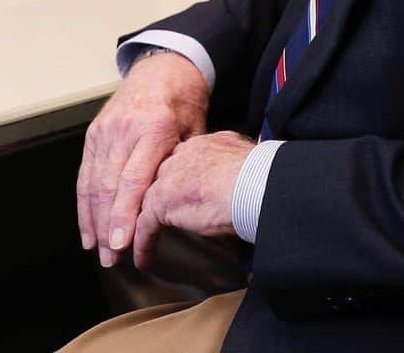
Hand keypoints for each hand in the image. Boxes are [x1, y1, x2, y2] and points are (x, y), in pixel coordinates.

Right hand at [77, 51, 208, 266]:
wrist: (164, 67)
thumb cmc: (184, 101)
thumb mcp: (195, 129)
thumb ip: (182, 165)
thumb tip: (177, 206)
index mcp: (154, 128)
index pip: (133, 180)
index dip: (125, 215)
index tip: (121, 244)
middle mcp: (125, 129)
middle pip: (110, 186)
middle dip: (108, 227)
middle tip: (111, 259)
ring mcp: (105, 130)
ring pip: (93, 182)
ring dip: (93, 220)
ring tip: (98, 251)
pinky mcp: (94, 132)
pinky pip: (85, 172)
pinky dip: (84, 203)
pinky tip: (87, 227)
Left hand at [133, 131, 254, 268]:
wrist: (256, 184)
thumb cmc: (262, 176)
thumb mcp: (249, 159)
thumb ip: (238, 164)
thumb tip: (248, 174)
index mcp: (206, 143)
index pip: (183, 159)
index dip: (179, 177)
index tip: (179, 192)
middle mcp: (184, 154)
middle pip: (159, 174)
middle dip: (155, 195)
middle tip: (151, 215)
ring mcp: (171, 176)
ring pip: (146, 199)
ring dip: (142, 221)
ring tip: (141, 240)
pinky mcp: (163, 201)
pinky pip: (145, 225)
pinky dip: (143, 243)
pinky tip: (144, 258)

Exercise aim
Omit the pictures. Transcribe every record exactly.

Problem solution
Hand keypoints for each hand in the image. Boxes are [x1, y1, x2, y2] and points are (x, y), in pixel coordinates.

Right hand at [77, 51, 208, 266]:
wrist: (164, 67)
thumb cmc: (184, 101)
thumb mcp: (195, 129)
thumb ip: (182, 165)
thumb tip: (177, 206)
index mcp: (154, 128)
index pip: (133, 180)
index dip: (125, 215)
index tip: (121, 244)
middle mcp: (125, 129)
middle pip: (110, 186)
middle dip: (108, 227)
middle tip: (111, 259)
ring mcp: (105, 130)
ring pip: (93, 182)
ring dip: (93, 220)
ring tip: (98, 251)
pinky mcp: (94, 132)
pinky pip: (85, 172)
pinky dip: (84, 203)
pinky tip: (87, 227)
Left hand at [133, 131, 254, 268]:
wrist: (256, 184)
thumb cmc: (262, 176)
thumb mcp: (249, 159)
thumb ip: (238, 164)
thumb tip: (248, 174)
index mcp: (206, 143)
index pip: (183, 159)
index dip: (179, 177)
index tip: (179, 192)
middle mcp: (184, 154)
middle pip: (159, 174)
middle dip: (155, 195)
middle tip: (151, 215)
ring mcp: (171, 176)
ring pip: (146, 199)
ring dip: (142, 221)
ring tip: (141, 240)
pinky mcp: (163, 201)
pinky pip: (145, 225)
pinky dip: (143, 243)
pinky tip: (144, 258)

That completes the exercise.